The word meditation conjures up different things to different people. To some it is an ancient oriental tradition with a person sitting in lotus position in a dark, incense-smoke filled room chanting in some unknown language. Others envision a person in an almost zombie-like trance doing absolutely nothing for long stretches of time, while others have the opinion that it is some kind of religious cult. There are a number of schools of thought, techniques, and suggestions, but there is no absolute right or only method, and each person can discover their own preferred way to meditate.
Maybe sharing some synonyms for meditation will take away some of the mystique and open your vision to the value it may have for you personally. Some alternate terms for meditation are activities like deep relaxation, reflection, pondering, introspection, mental exercise, contemplation, personal audit, considering, weighing your options, Tai Chi, yoga, and even prayer.

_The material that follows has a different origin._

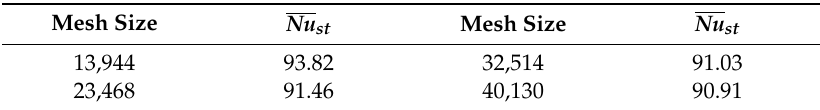
Table 3. Time-spatially averaged Nusselt number, 𝑁𝑢̅̅̅̅ 𝑠𝑡 , with different meshes for the rectangular channel with three inner cylinders.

As mentioned, there are no hard and fast “must do” rules for you to start to implement meditation in your life. The best thing is to set aside some time, be regular, and don’t feel pressured. You don’t want to be too stressed to meditate. Intuitively we know that relaxation is good for us, but the reality is that you can’t force it. What you can do is put yourself into surroundings that are free of disruption, conducive to privacy, and quiet. As with all things, some people are just better at it than others, but everyone can benefit.
Historically, there are claims of numerous positive effects from deep relaxation, and now the hard science has confirmed several important physical and mental health benefits.
- Meditation encourages calmness, serenity, and even emotional balance. It has proven effective in dealing with anxiety, tension, depression, and associated sleep problems.
- Meditation has a fortifying influence on the immune system. Studies at Harvard Medical School and Ohio State University found that it activates disease-fighting genes and may improve certain medical conditions such as asthma, irritable bowel syndrome, and even cancer.
- Meditation has a positive impact on heart disease by lowering blood pressure, decreasing inflammation, and diminishing the effect of stress hormones like cortisol and adrenaline.
- Meditation has been shown to alter the function of certain areas of the brain affecting the neural pathways that are responsible for processing pain sensation. Not only does it diminish the initial pain, but it’s proven much more satisfying with chronic pain than the use of opiates. Of particular interest recently is meditation’s promise as a successful form of treatment for post traumatic stress disorder or (PTSD).
Meditation is not a substitute for prescribed medical treatment, but may be employed in addition to other competent treatment regimens. There are so many advantages to meditation, like being free and it’s portable—you can practice it anywhere, from a waiting room to on an airline flight. It’s very private, personal, and custom, it requires no special equipment, and it can be done any time for any length of time. It’s basically R & R for the soul.
So, why meditation? Because some questions just can’t be answered by Google.